# Materials provided

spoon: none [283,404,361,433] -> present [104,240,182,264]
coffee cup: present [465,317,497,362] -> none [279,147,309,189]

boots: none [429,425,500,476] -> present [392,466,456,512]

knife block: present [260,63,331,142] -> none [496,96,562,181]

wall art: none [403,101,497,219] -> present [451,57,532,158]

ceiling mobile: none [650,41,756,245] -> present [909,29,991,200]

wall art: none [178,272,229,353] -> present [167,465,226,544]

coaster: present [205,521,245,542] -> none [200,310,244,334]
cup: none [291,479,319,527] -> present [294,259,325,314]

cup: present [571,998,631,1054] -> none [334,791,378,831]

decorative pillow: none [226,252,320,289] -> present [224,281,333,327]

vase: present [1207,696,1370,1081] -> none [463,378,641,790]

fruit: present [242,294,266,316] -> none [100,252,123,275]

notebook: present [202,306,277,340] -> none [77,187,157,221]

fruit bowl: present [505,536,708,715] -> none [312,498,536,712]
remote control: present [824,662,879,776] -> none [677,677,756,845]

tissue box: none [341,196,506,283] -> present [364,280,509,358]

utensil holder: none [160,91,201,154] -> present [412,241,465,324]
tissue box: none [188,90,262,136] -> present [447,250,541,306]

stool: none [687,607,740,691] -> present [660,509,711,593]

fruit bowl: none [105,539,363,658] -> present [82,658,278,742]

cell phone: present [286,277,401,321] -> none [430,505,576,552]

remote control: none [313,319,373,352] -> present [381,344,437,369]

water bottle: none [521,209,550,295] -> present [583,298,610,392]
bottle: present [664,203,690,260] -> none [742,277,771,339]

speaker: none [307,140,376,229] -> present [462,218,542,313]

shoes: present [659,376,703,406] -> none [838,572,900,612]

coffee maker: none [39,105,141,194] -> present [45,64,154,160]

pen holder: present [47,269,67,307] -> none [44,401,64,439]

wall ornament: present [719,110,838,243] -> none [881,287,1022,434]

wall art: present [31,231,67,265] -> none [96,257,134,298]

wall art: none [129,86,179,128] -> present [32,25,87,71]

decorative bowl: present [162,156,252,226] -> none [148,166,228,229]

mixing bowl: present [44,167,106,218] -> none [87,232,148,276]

# Exercise objective
Write all the data out again, word for word.

# Answer area
spoon: none [283,404,361,433] -> present [104,240,182,264]
coffee cup: present [465,317,497,362] -> none [279,147,309,189]

boots: none [429,425,500,476] -> present [392,466,456,512]

knife block: present [260,63,331,142] -> none [496,96,562,181]

wall art: none [403,101,497,219] -> present [451,57,532,158]

ceiling mobile: none [650,41,756,245] -> present [909,29,991,200]

wall art: none [178,272,229,353] -> present [167,465,226,544]

coaster: present [205,521,245,542] -> none [200,310,244,334]
cup: none [291,479,319,527] -> present [294,259,325,314]

cup: present [571,998,631,1054] -> none [334,791,378,831]

decorative pillow: none [226,252,320,289] -> present [224,281,333,327]

vase: present [1207,696,1370,1081] -> none [463,378,641,790]

fruit: present [242,294,266,316] -> none [100,252,123,275]

notebook: present [202,306,277,340] -> none [77,187,157,221]

fruit bowl: present [505,536,708,715] -> none [312,498,536,712]
remote control: present [824,662,879,776] -> none [677,677,756,845]

tissue box: none [341,196,506,283] -> present [364,280,509,358]

utensil holder: none [160,91,201,154] -> present [412,241,465,324]
tissue box: none [188,90,262,136] -> present [447,250,541,306]

stool: none [687,607,740,691] -> present [660,509,711,593]

fruit bowl: none [105,539,363,658] -> present [82,658,278,742]

cell phone: present [286,277,401,321] -> none [430,505,576,552]

remote control: none [313,319,373,352] -> present [381,344,437,369]

water bottle: none [521,209,550,295] -> present [583,298,610,392]
bottle: present [664,203,690,260] -> none [742,277,771,339]

speaker: none [307,140,376,229] -> present [462,218,542,313]

shoes: present [659,376,703,406] -> none [838,572,900,612]

coffee maker: none [39,105,141,194] -> present [45,64,154,160]

pen holder: present [47,269,67,307] -> none [44,401,64,439]

wall ornament: present [719,110,838,243] -> none [881,287,1022,434]

wall art: present [31,231,67,265] -> none [96,257,134,298]

wall art: none [129,86,179,128] -> present [32,25,87,71]

decorative bowl: present [162,156,252,226] -> none [148,166,228,229]

mixing bowl: present [44,167,106,218] -> none [87,232,148,276]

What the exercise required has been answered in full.